President Abdel-Fattah Al-Sisi announced Sunday that the government will allocate EGP 100m from the Tahya Misr Fund to the Labour Emergency Fund to support factories, projects, and workers, on the occasion of Labour Day.
During his speech in celebration of Labour Day, Al-Sisi expressed his trust in Egyptian workers and their role in achieving development in Egypt. On the same occasion last year, Al-Sisi had also supported the emergency fund with EGP 100m.
Calling upon businesspeople to support workers, Al-Sisi added that the state pays special attention to the heavy labour sectors, especially the textile industry.
In order to reach a decent standard of life, the government took several economic procedures, Al-Sisi said. He called on the parliament to finalise the legislation of several laws which are to regulate labour and workers’ rights.
During the celebration, the president honoured 12 older members of the The Egyptian Trade Union Federation (ETUF).
It is a tradition in the protocols of the Egyptian state for the president to celebrate May Day with representatives of workers from different sectors and the quasi state-controlled ETUF and its affiliated groups. Former President Gamal Abdul-Nasser was the first Egyptian president to celebrate Labour Day and the first celebration was held at Al-Gomhoria square in 1964. Since then, Egypt celebrates Labour Day.

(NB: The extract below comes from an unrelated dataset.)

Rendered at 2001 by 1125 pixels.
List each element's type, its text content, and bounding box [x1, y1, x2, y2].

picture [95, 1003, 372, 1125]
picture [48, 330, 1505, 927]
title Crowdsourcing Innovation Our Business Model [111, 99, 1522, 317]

However, on the ground there is a different picture to be seen as last week nine workers at Egypt Telecom were arrested in Ramses after organising a protest in front of the company’s offices. They were accused of obstructing work and were detained for four days pending investigations before they were released.
Recently, workers in different companies in several labour sectors of the country went on strike, complaining about unfair salaries that are insufficient to cover their daily expenses. They cite worsening conditions, especially over the last three months, as Egypt faced a series of price hikes due to the recent economic decisions made by the government in order to comply with the terms of the International Monetary Fund’s (IMF) loan.
Human Rights Watch issued a report in February, criticising the situation of workers in Egypt, stating that the hike of prices resulted in demonstrations across companies. The watchdog called on the Egyptian authorities to amend laws to make workers able to negotiate and organise themselves.